**EXERCISE AIM**
Return each line of the following material that contains the word "table".
--- START INPUT RECORDS ---
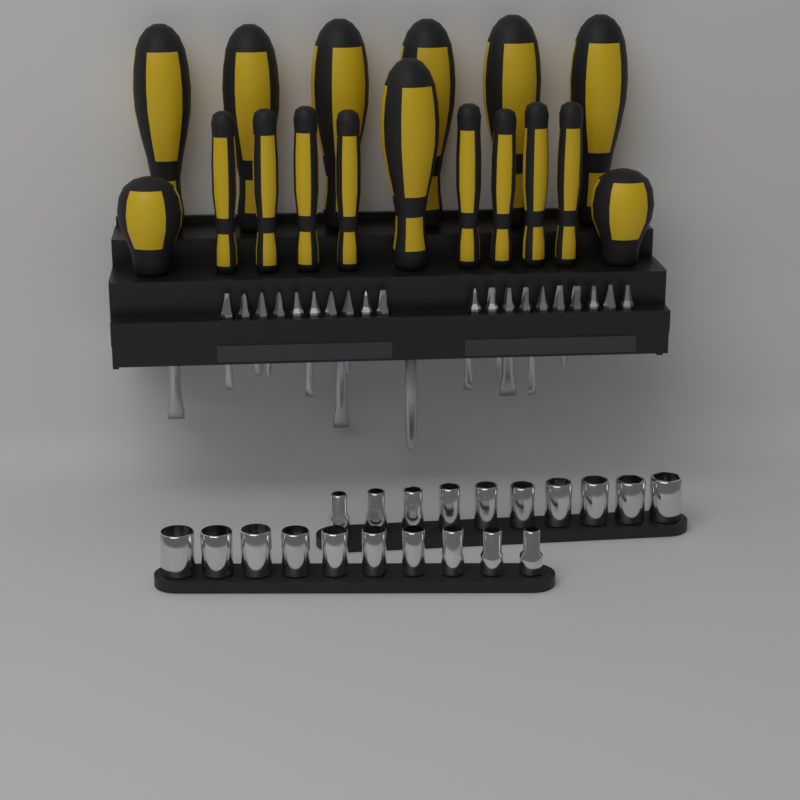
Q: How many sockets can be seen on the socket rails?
--- END INPUT RECORDS ---
--- START INPUT RECORDS ---
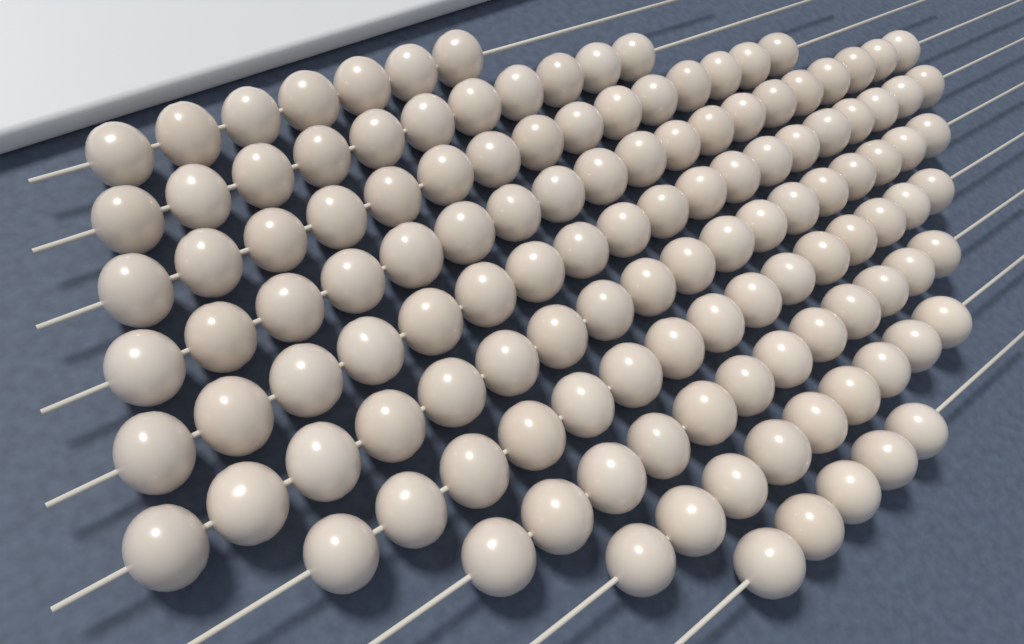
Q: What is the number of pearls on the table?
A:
--- END INPUT RECORDS ---
--- START INPUT RECORDS ---
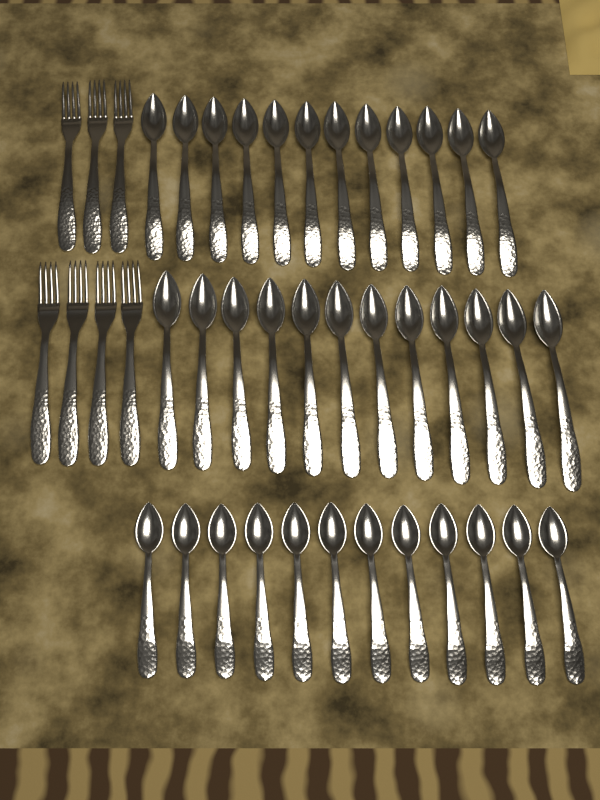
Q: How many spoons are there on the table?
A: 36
--- END INPUT RECORDS ---
**COMPLETE OUTPUT**
Q: What is the number of pearls on the table?
Q: How many spoons are there on the table?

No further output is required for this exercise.